• **TESTO SELEZIONATO**:
%%

Ermanno Olmi concorre con un film epico sulla biografia di Giovanni De' Medici

mestiere delle armi

08.05.2001 - Autore: Federico Orlandi
A soli 28 anni Giovanni de’ Medici, nipote di Clemente VII, si è già conquistato la fama di grande condottiero, è rispettato e temuto dai suoi nemici quanto desiderato e amato dalle donne. Non si rende però conto che il suo mondo è al crepuscolo: le nuove armi da fuoco e le astuzie della politica che Macchiavelli andava esaltando in quegli stessi anni aprono la strada a un modo diverso di concepire la guerra.
Così Giovanni si ritrova vittima di decisioni prese alle sue spalle, da alleati che lo tradiscono e poi si pentono come il marchese Gonzaga, rappresentante di un mondo per il quale la vita di un uomo valeva meno di quella di un cavallo.

%%

• **COMPITO 1**:
Nel testo selezionato, di chi è nipote Giovanni de' Medici?
• **COMPITO 2**:
Per ciascuna affermazione indica se concorda con il testo selezionato, rispondendo sì o no e citando le parole decisive: (a) Giovanni de' Medici è temuto dai suoi nemici; (b) Giovanni si accorge che il suo mondo sta finendo; (c) il marchese Gonzaga è tra gli alleati che tradiscono Giovanni.
I dati registrati non hanno alcun legame con il testo selezionato.

• **DATI REGISTRATI**:
%%

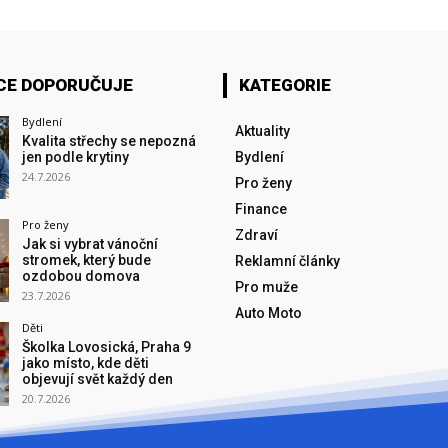
CE DOPORUČUJE
KATEGORIE
Bydlení
Aktuality
Kvalita střechy se nepozná
jen podle krytiny
Bydlení
24.7.2026
Pro ženy
Finance
Pro ženy
Zdraví
Jak si vybrat vánoční
stromek, který bude
Reklamní články
ozdobou domova
Pro muže
23.7.2026
Auto Moto
Děti
Školka Lovosická, Praha 9
jako místo, kde děti
objevují svět každý den
20.7.2026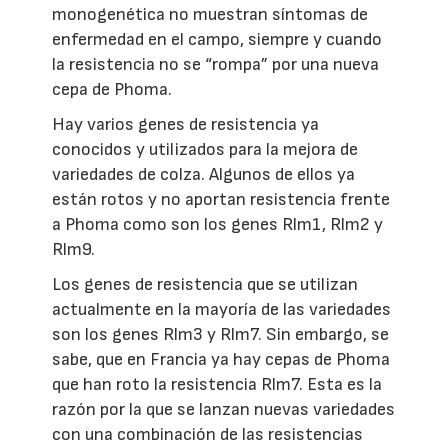
monogenética no muestran síntomas de
enfermedad en el campo, siempre y cuando
la resistencia no se “rompa” por una nueva
cepa de Phoma.
Hay varios genes de resistencia ya
conocidos y utilizados para la mejora de
variedades de colza. Algunos de ellos ya
están rotos y no aportan resistencia frente
a Phoma como son los genes Rlm1, Rlm2 y
Rlm9.
Los genes de resistencia que se utilizan
actualmente en la mayoría de las variedades
son los genes Rlm3 y Rlm7. Sin embargo, se
sabe, que en Francia ya hay cepas de Phoma
que han roto la resistencia Rlm7. Esta es la
razón por la que se lanzan nuevas variedades
con una combinación de las resistencias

%%

• **RISULTATO 1**:
Di Clemente VII.

• **RISULTATO 2**:
(a) Sì: "è rispettato e temuto dai suoi nemici".
(b) No: "Non si rende però conto che il suo mondo è al crepuscolo".
(c) Sì: "da alleati che lo tradiscono e poi si pentono come il marchese Gonzaga".